Optimizing Error-Bounded Lossy Compression for Scientific Data by Dynamic Spline Interpolation

Authors

Zhao, Kai; Di, Sheng; Dmitriev, Maxim; Tonellot, Thierry-Laurent D.; Chen, Zhizhong; Cappello, Franck

Abstract

Todays scientific simulations are producing vast volumes of data that cannot be stored and transferred efficiently because of limited storage capacity, parallel I/O bandwidth, and network bandwidth. The situation is getting worse over time because of the ever-increasing gap between relatively slow data transfer speed and fast-growing computation power in modern supercomputers. Error-bounded lossy compression is becoming one of the most critical techniques for resolving the big scientific data issue, in that it can significantly reduce the scientific data volume while guaranteeing that the reconstructed data is valid for users because of its compression-error-bounding feature. In this paper, we present a novel error-bounded lossy compressor based on a state-of-the-art prediction-based compression framework. Our solution exhibits substantially better compression quality than all of the existing error-bounded lossy compressors, with comparable compression speed.
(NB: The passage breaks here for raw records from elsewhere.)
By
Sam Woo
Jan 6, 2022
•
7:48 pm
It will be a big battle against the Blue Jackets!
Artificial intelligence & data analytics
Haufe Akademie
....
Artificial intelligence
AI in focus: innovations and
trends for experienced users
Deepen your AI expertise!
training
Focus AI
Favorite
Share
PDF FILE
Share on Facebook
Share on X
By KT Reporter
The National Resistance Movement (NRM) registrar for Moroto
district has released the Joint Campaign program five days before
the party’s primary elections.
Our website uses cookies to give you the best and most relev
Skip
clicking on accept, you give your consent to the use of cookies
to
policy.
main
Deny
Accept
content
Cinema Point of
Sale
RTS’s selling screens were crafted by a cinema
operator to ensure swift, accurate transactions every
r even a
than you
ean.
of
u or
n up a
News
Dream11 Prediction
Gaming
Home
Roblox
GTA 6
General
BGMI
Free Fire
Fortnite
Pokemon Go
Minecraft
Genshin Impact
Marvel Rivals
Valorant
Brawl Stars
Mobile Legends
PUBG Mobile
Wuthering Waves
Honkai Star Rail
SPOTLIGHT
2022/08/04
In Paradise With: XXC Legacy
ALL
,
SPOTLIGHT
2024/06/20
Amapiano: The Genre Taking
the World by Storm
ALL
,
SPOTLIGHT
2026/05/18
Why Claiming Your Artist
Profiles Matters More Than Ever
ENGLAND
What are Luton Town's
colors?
Specifically, our contribution is threefold. (1) We provide an in-depth analysis of why the best-existing prediction-based lossy compressor can only minimally improve the compression quality. (2) We propose a dynamic spline interpolation approach with a series of optimization strategies that can significantly improve the data prediction accuracy, substantially improving the compression quality in turn. (3) We perform a thorough evaluation using six real-world scientific simulation datasets across different science domains to evaluate our solution vs. all other related works. Experiments show that the compression ratio of our solution is higher than that of the second-best lossy compressor by 20%similar to 460% with the same error bound in most of the cases.